A ok..I understand! Thank you very much! (Mmm)

 

[evinda]

There might be a typo: $x^4 + 1$ is actually prime when $x = 2$, do you mean $x^4 + 4$ as your example show?

In my notes, there is the exercise that I have to show that $n^4+1$ is composite.. Maybe it is a typo,I don't know.. (Thinking) (Worried) It is actually a prime for $x = 2$.. (Thinking)

 

[I like Serena]

In my notes, there is the exercise that I have to show that $n^4+1$ is composite.. Maybe it is a typo,I don't know.. (Thinking) (Worried) It is actually a prime for $x = 2$.. (Thinking)

Well... I know!
$n^4+1$ is actually prime for $x = 2$! (Evilgrin)

Actually, a hand written 1 can be rather close to a hand written 4... (Thinking)

 

[evinda]

Well... I know!
$n^4+1$ is actually prime for $x = 2$! (Evilgrin)

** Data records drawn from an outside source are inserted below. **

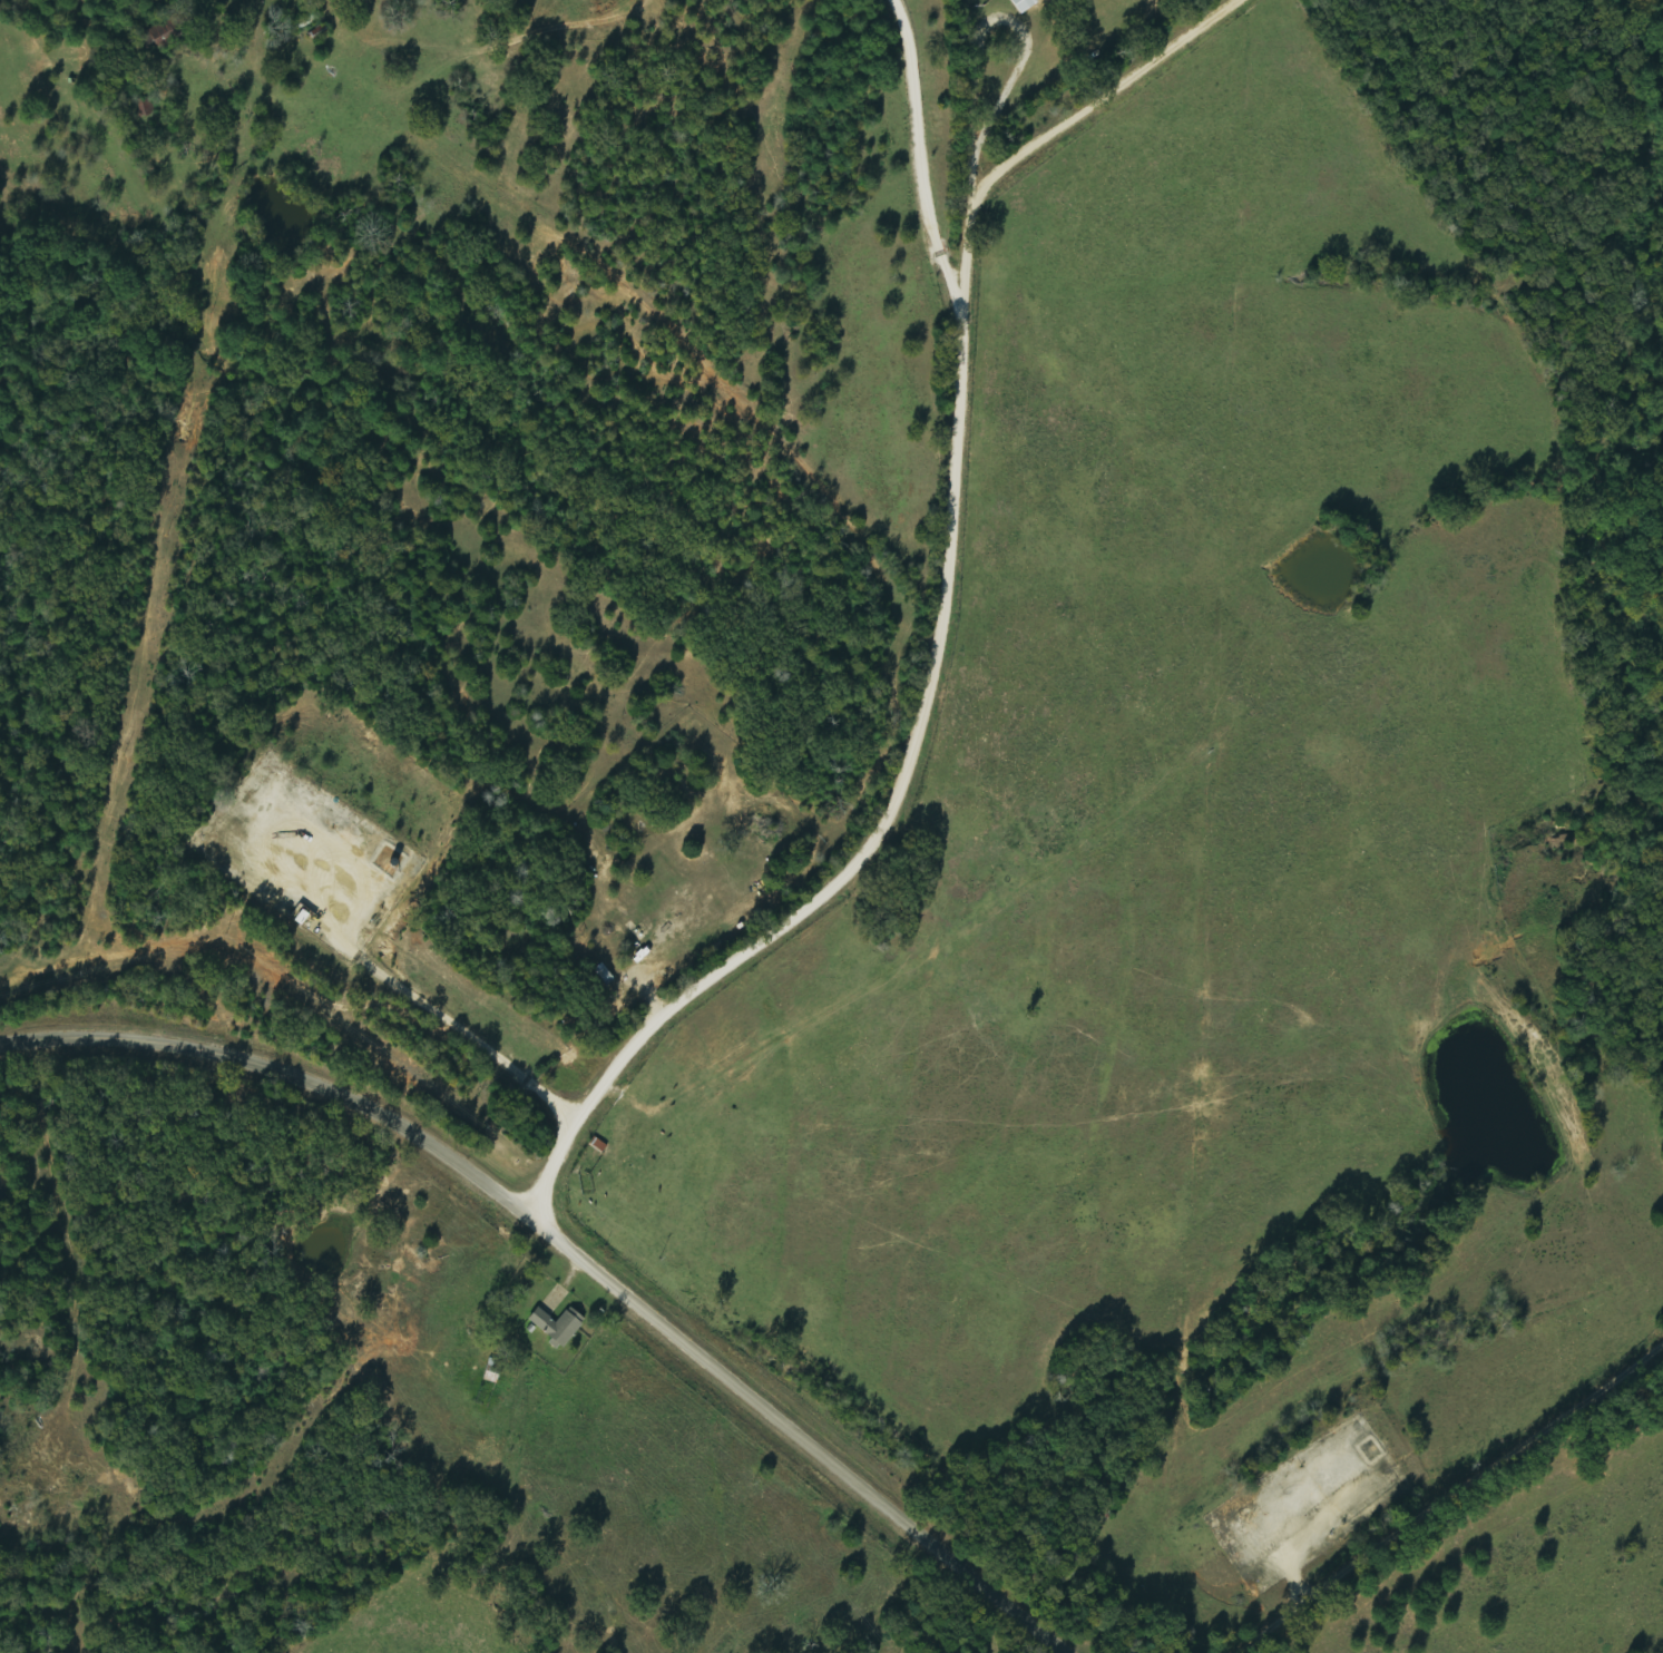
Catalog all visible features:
park: (976, 2)
building: (1022, 5)
road: (935, 698)
road: (57, 1225)
road: (573, 1253)
building: (556, 1326)
road: (1478, 1506)

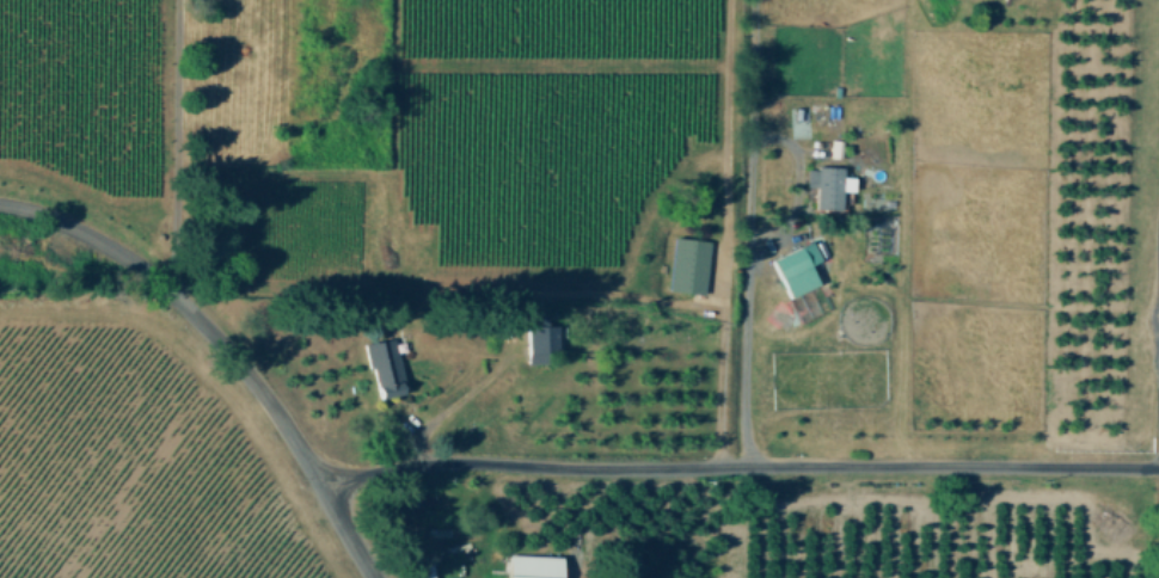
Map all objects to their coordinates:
road: (170, 145)
road: (798, 187)
building: (823, 188)
road: (752, 232)
building: (687, 267)
building: (793, 270)
building: (539, 339)
road: (1148, 344)
road: (231, 347)
building: (382, 369)
road: (744, 465)
building: (532, 567)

Actually, a hand written 1 can be rather close to a hand written 4... (Thinking)

Yes,it is possible that it was meant the number $4$,and not the number $1$.. (Blush)

But, isn't it always $n^2+2-2n>1, \forall n \in \mathbb{Z}$ ??

 

[I like Serena]

But, isn't it always $n^2+2-2n>1, \forall n \in \mathbb{Z}$ ??

Not always!
Only if $n>1$.

 

[evinda]

Not always!
Only if $n>1$.

And..it our case it is $n>1$.So,why can it happen that $n^4+1$ is not composite,for a $n>1$ ? (Thinking) (Thinking)

 

[Nono713]

I don't see what the problem is. Your notes (as given in your original post) clearly show that $n^4 + 4$ is composite for all $n > 1$, which is true. But you cannot do "the same thing" for $n^4 + 1$, because the claim is simply false, as noted above $2^4 + 1 = 17$ which is prime, $4^4 + 1 = 257$ which is prime, $6^4 + 1 = 1297$ which is prime, etc, etc. The factorization ILS is working with is for $n^4 + 4$, not $n^4 + 1$.

 

[evinda]

I don't see what the problem is. Your notes (as given in your original post) clearly show that $n^4 + 4$ is composite for all $n > 1$, which is true. But you cannot do "the same thing" for $n^4 + 1$, because the claim is simply false, as noted above $2^4 + 1 = 17$ which is prime, $4^4 + 1 = 257$ which is prime, $6^4 + 1 = 1297$ which is prime, etc, etc. The factorization ILS is working with is for $n^4 + 4$, not $n^4 + 1$.

Ok,I understand...thanks a lot! (Smile)